(Stored records)
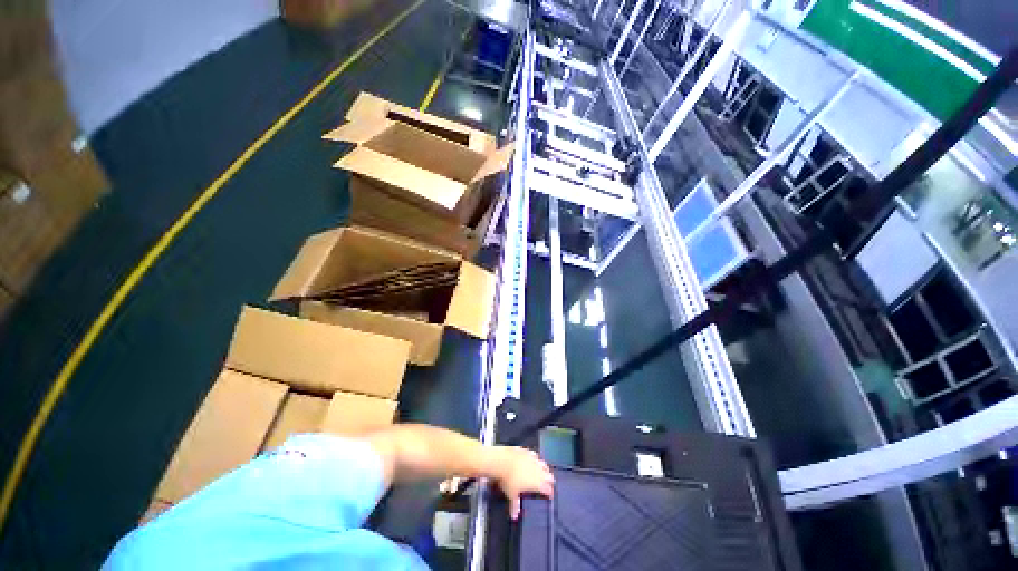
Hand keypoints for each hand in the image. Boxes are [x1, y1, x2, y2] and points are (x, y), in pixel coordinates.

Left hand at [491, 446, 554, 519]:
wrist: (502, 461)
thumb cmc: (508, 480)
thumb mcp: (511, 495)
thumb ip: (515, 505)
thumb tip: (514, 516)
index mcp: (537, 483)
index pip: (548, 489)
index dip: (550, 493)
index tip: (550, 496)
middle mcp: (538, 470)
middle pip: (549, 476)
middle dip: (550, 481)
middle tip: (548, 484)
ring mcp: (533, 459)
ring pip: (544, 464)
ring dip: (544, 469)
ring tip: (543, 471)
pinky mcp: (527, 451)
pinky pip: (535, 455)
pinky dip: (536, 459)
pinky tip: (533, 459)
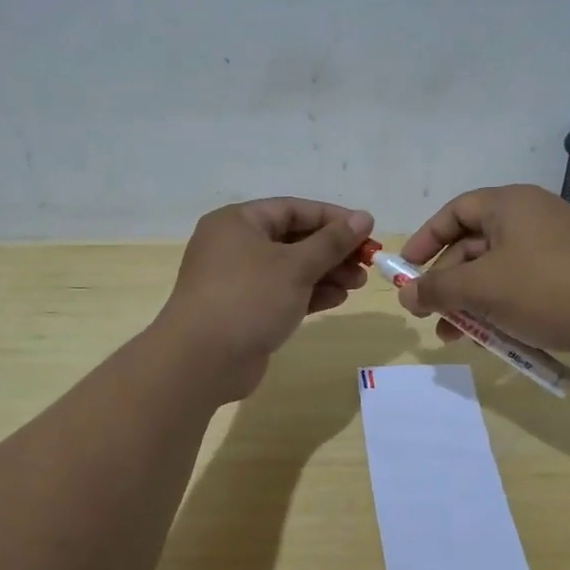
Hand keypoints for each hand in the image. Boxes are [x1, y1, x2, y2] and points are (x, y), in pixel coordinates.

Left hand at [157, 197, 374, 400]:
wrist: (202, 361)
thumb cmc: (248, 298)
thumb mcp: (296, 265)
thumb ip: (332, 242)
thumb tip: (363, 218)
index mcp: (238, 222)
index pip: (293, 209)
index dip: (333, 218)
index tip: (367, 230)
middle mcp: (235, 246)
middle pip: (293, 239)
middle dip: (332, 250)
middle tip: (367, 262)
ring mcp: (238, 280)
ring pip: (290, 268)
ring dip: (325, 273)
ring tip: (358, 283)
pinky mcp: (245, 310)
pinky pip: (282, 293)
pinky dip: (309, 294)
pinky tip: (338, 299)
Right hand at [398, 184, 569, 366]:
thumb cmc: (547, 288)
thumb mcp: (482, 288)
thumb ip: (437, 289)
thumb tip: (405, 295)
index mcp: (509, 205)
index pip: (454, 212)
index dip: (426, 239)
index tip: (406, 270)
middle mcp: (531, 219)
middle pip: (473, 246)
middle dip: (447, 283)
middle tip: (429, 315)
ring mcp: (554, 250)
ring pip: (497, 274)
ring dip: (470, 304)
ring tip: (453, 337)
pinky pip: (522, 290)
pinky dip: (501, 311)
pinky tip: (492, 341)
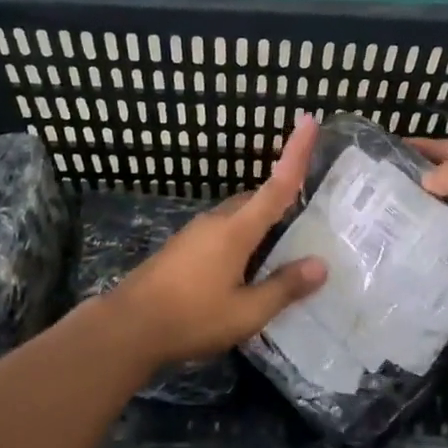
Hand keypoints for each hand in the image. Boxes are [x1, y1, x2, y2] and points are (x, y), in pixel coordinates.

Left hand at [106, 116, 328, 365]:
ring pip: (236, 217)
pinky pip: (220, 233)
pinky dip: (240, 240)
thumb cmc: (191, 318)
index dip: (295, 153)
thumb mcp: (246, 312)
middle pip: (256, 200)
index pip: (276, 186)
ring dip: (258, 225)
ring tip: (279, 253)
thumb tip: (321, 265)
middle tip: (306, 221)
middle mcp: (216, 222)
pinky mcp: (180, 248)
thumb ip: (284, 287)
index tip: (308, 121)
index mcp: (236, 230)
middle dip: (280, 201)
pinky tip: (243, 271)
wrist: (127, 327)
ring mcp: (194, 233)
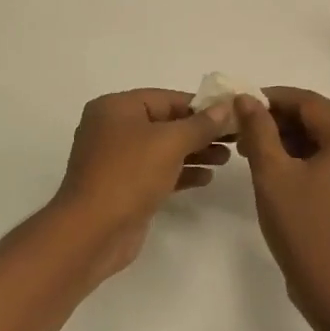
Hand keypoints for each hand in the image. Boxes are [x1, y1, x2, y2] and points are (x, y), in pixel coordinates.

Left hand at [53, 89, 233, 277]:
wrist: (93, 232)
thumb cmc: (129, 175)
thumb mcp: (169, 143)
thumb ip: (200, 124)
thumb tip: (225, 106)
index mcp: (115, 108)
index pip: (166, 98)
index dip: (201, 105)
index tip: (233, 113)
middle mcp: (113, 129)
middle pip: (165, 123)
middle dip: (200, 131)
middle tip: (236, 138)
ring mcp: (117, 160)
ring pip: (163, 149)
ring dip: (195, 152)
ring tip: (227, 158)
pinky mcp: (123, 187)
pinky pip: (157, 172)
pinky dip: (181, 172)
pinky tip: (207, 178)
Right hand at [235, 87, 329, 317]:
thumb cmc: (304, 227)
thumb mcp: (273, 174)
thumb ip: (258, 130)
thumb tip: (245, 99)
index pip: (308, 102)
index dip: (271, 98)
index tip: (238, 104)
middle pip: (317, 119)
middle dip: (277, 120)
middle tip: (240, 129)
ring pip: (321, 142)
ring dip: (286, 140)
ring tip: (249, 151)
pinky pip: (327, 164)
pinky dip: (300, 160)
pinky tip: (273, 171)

▸ Work to be completed:
In how many lines of the data does the string "Left" appear? Only the number should be given.

▸ Answer for the task:
4